PAGE EXCERPT:
Segment Open
In a way, I guess there’s also some resentment there. I really hated being talked down to or shouted at as a kid, let alone being hit. I remember cowering in the back of the car every time I got in, even if I didn’t know whether I’d done something wrong or not during that day’s outing. I’d purposefully sit in the seat behind the driver, so my mum couldn’t reach me to smack my legs.

Contrast that with my three-year-old tearing the place apart because she can’t watch her favourite cartoon after dinner– my brain is reading the mental parenting playbook and saying, “You didn’t get to act like this. Are you just gonna let her get away with that?”

Part of that resentment is unresolved childhood trauma. When I say childhood trauma, I don’t mean what most people think it means – it doesn’t have to mean domestic violence or sexual abuse.

Dr. Gabor Maté defined trauma in this interview as:

…not what happens to you, it’s what happens inside you as a result of what happened to you. Trauma is that scarring that makes you less flexible, more rigid, less feeling and more defended.

When you take the stigma away from the word, I’d definitely say most of our experiences, growing up were traumatic. It doesn’t make our parents bad – they did the best with what they knew at the time.

But it has shaped the way I’ve instinctively sought to act whenever my child displays behaviour that I don’t agree with. It’s made me less naturally open to accepting her feelings and emotions in that particular moment, and more rigid in my way of thinking that there’s only one way to deal with the situation: how my parents would have dealt with it.

My emotions were not given the space or time they deserved when I was little. I didn’t feel seen or respected; I felt voiceless. And so now, when I see my child openly disregarding instructions or disobeying the structure that we’ve put in place for her, those same feelings come up once again, and my sub-conscious wants to deal with them the only way I instinctively know how. I wasn’t given patience or understanding; why should she get it?

These inner monologues sound rather childish. But that’s exactly what they are – they are echoes of my inner child. I know I’m sound very new age-y now, but my thoughts speak in that voice because those issues were unresolved in childhood.

For me, this firm parenting approach that I’m committed to now is not just about being calm and understanding with my children – it’s about being the same way with myself.

I’m trying to tell myself that I did deserve to have my feelings and emotions handled better when I was a child, and that I don’t want my daughters to ever feel the same way when they’re my age.
Segment Closed
DATASET CONTENT:
Segment Open
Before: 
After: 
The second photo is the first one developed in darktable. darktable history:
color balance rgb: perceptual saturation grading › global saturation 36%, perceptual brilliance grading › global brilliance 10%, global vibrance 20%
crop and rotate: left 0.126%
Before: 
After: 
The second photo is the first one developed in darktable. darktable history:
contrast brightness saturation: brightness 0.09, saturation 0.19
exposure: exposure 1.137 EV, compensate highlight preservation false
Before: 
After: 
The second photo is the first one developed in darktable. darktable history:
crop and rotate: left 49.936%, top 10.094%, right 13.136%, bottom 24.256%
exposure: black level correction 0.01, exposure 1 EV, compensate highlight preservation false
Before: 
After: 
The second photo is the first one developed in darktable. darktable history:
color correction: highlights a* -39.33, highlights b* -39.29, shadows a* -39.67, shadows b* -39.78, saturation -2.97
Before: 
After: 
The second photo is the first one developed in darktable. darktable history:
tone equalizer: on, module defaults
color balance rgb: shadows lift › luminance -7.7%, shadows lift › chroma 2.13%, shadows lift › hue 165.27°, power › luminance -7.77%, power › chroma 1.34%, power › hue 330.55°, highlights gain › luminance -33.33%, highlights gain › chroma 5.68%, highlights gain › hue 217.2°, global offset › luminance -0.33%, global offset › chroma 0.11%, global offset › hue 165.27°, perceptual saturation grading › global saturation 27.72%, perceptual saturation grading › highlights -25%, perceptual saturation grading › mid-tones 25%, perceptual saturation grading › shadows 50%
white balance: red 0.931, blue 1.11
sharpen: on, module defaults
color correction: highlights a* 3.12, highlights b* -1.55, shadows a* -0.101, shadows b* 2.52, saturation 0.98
Segment Closed
THINGS TO DO:
A – Write out the passage on childhood trauma and parenting from "But it has shaped" up to and including "she get it?".
B – Restate more briefly the paragraph of the childhood trauma passage that begins "My emotions were not given the space", keeping its main facts.
C – Carry on the passage about childhood trauma and parenting, starting after its last sentence.

RESULTS:
A –
But it has shaped the way I’ve instinctively sought to act whenever my child displays behaviour that I don’t agree with. It’s made me less naturally open to accepting her feelings and emotions in that particular moment, and more rigid in my way of thinking that there’s only one way to deal with the situation: how my parents would have dealt with it.

My emotions were not given the space or time they deserved when I was little. I didn’t feel seen or respected; I felt voiceless. And so now, when I see my child openly disregarding instructions or disobeying the structure that we’ve put in place for her, those same feelings come up once again, and my sub-conscious wants to deal with them the only way I instinctively know how. I wasn’t given patience or understanding; why should she get it?

B – As a small child, my emotions got little space or time, and I felt unseen, disrespected and voiceless. Now, when my child ignores instructions or breaks the structure set for her, those feelings return, and my subconscious wants to handle them the only way it instinctively knows. I wasn't shown patience or understanding, so part of me asks why she should be.

C –
Now, this is very important — part of being a firm parent is to entrench respect in your kid while being the model example. Emotional intelligence while considering your culture and society also comes into play but does this mean your child must not voice her displeasure? HELL NO!

God knows many adults also abuse their priviledge and bank on a child not being comfortable discussing with their parents.

So now I have to pay it forward. I have to do my part in breaking the cycle of that outdated mental playbook being handed down over and over again.

I say do my part, because in truth I might not be able to resolve everything in this generation. I still have plenty of days where I snap and shout, or say things in a tone that I regret later. I sometimes wonder whether my daughter will be writing about me in the same way in thirty years’ time.

Firstly, we don’t have to do it by the book all the time. In fact, renowned parenting expert Sarah Ockwell-Smith advocates for the 70/30 rule, whereby we do our best for seventy percent of the time, and let the other thirty percent slide.

So if you’re getting to the end of the day, you’ve had a guts full of doing everything by the book and your kid won’t eat their dinner without the iPad on, this is your permission to go for it. That thirty percent won’t reverse the seventy.

The second? Consider this: we’re the first generation in our entire lineage to be pushing back; trying to turn that generational cycle in a different, better direction. Yes, we might not be the ones to completely rub out everything in that mental playbook, but it’s a fucking start.

And that’s got to count for something.